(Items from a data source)
====

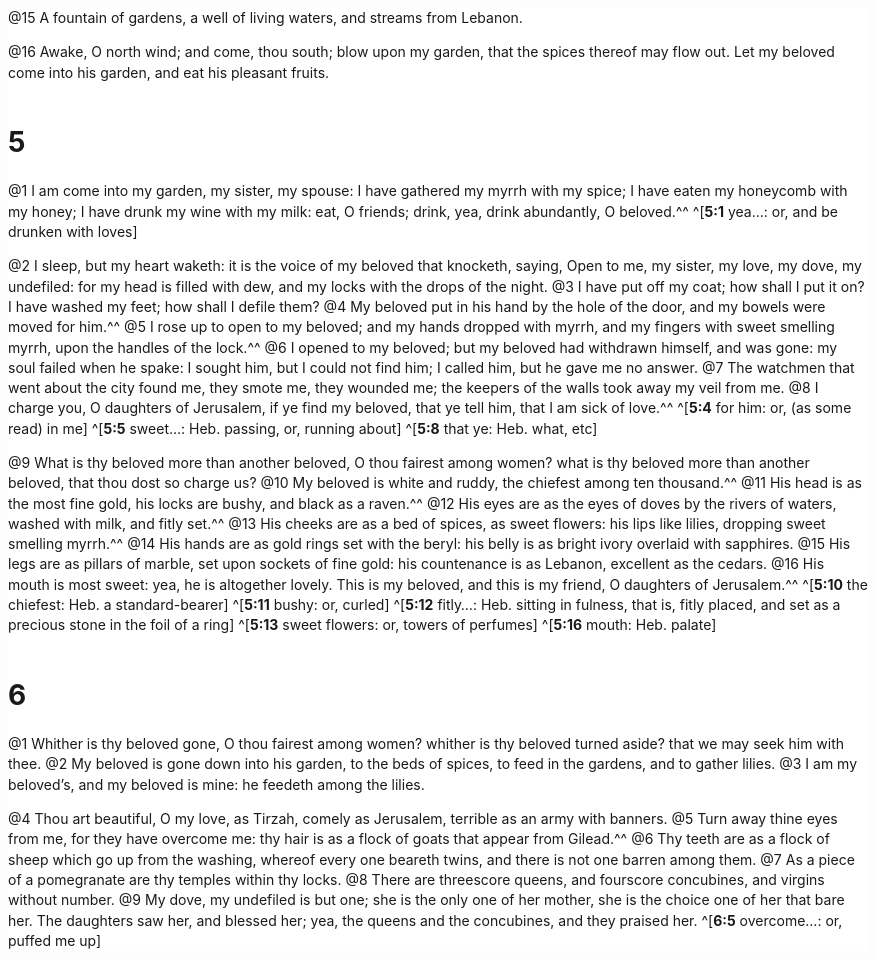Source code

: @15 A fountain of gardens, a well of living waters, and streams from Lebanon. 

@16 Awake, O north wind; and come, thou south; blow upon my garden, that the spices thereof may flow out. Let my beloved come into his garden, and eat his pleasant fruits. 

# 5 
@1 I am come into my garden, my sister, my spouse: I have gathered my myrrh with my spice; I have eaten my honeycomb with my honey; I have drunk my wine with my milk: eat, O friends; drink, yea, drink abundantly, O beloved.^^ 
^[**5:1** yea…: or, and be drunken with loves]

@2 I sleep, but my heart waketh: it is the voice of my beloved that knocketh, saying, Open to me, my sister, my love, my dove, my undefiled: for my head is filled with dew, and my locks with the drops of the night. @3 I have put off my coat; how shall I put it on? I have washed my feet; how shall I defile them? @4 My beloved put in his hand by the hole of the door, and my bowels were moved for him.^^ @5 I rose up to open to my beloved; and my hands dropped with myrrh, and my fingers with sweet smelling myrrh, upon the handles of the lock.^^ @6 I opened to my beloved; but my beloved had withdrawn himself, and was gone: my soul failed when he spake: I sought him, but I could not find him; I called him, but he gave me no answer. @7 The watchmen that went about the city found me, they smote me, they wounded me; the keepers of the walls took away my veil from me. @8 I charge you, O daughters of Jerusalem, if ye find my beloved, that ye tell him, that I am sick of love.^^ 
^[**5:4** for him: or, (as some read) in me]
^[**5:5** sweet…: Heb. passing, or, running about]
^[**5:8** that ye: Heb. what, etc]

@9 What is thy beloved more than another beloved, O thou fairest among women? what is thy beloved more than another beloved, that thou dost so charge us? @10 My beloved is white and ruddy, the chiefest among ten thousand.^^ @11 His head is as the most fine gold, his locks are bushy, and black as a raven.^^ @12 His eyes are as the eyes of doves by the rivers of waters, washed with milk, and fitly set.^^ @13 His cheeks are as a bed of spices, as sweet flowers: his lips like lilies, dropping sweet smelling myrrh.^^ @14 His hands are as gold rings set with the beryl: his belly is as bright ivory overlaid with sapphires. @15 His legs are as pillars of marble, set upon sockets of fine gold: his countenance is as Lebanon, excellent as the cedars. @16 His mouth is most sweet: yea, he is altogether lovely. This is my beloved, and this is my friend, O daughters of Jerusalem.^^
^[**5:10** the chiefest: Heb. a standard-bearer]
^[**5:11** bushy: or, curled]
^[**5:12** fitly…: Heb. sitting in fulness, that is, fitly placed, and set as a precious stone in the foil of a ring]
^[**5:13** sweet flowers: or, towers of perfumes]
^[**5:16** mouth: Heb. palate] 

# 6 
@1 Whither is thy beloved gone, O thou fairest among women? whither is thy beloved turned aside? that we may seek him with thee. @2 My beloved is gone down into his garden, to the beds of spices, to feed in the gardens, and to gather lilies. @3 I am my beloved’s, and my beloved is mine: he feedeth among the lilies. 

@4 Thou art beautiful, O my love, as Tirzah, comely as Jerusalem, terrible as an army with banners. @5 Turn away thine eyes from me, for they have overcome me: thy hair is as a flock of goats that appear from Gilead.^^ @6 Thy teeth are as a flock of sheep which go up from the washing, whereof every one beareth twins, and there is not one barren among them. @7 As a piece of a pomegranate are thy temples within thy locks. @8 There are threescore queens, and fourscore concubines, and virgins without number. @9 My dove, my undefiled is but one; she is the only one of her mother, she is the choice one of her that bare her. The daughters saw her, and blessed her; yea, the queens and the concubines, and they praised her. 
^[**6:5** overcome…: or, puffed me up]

====

Problem requirements - Write out every row above character for character, leaving out the pictures.

Task result -
Source code

: @15 A fountain of gardens, a well of living waters, and streams from Lebanon. 

@16 Awake, O north wind; and come, thou south; blow upon my garden, that the spices thereof may flow out. Let my beloved come into his garden, and eat his pleasant fruits. 

# 5 
@1 I am come into my garden, my sister, my spouse: I have gathered my myrrh with my spice; I have eaten my honeycomb with my honey; I have drunk my wine with my milk: eat, O friends; drink, yea, drink abundantly, O beloved.^^ 
^[**5:1** yea…: or, and be drunken with loves]

@2 I sleep, but my heart waketh: it is the voice of my beloved that knocketh, saying, Open to me, my sister, my love, my dove, my undefiled: for my head is filled with dew, and my locks with the drops of the night. @3 I have put off my coat; how shall I put it on? I have washed my feet; how shall I defile them? @4 My beloved put in his hand by the hole of the door, and my bowels were moved for him.^^ @5 I rose up to open to my beloved; and my hands dropped with myrrh, and my fingers with sweet smelling myrrh, upon the handles of the lock.^^ @6 I opened to my beloved; but my beloved had withdrawn himself, and was gone: my soul failed when he spake: I sought him, but I could not find him; I called him, but he gave me no answer. @7 The watchmen that went about the city found me, they smote me, they wounded me; the keepers of the walls took away my veil from me. @8 I charge you, O daughters of Jerusalem, if ye find my beloved, that ye tell him, that I am sick of love.^^ 
^[**5:4** for him: or, (as some read) in me]
^[**5:5** sweet…: Heb. passing, or, running about]
^[**5:8** that ye: Heb. what, etc]

@9 What is thy beloved more than another beloved, O thou fairest among women? what is thy beloved more than another beloved, that thou dost so charge us? @10 My beloved is white and ruddy, the chiefest among ten thousand.^^ @11 His head is as the most fine gold, his locks are bushy, and black as a raven.^^ @12 His eyes are as the eyes of doves by the rivers of waters, washed with milk, and fitly set.^^ @13 His cheeks are as a bed of spices, as sweet flowers: his lips like lilies, dropping sweet smelling myrrh.^^ @14 His hands are as gold rings set with the beryl: his belly is as bright ivory overlaid with sapphires. @15 His legs are as pillars of marble, set upon sockets of fine gold: his countenance is as Lebanon, excellent as the cedars. @16 His mouth is most sweet: yea, he is altogether lovely. This is my beloved, and this is my friend, O daughters of Jerusalem.^^
^[**5:10** the chiefest: Heb. a standard-bearer]
^[**5:11** bushy: or, curled]
^[**5:12** fitly…: Heb. sitting in fulness, that is, fitly placed, and set as a precious stone in the foil of a ring]
^[**5:13** sweet flowers: or, towers of perfumes]
^[**5:16** mouth: Heb. palate] 

# 6 
@1 Whither is thy beloved gone, O thou fairest among women? whither is thy beloved turned aside? that we may seek him with thee. @2 My beloved is gone down into his garden, to the beds of spices, to feed in the gardens, and to gather lilies. @3 I am my beloved’s, and my beloved is mine: he feedeth among the lilies. 

@4 Thou art beautiful, O my love, as Tirzah, comely as Jerusalem, terrible as an army with banners. @5 Turn away thine eyes from me, for they have overcome me: thy hair is as a flock of goats that appear from Gilead.^^ @6 Thy teeth are as a flock of sheep which go up from the washing, whereof every one beareth twins, and there is not one barren among them. @7 As a piece of a pomegranate are thy temples within thy locks. @8 There are threescore queens, and fourscore concubines, and virgins without number. @9 My dove, my undefiled is but one; she is the only one of her mother, she is the choice one of her that bare her. The daughters saw her, and blessed her; yea, the queens and the concubines, and they praised her. 
^[**6:5** overcome…: or, puffed me up]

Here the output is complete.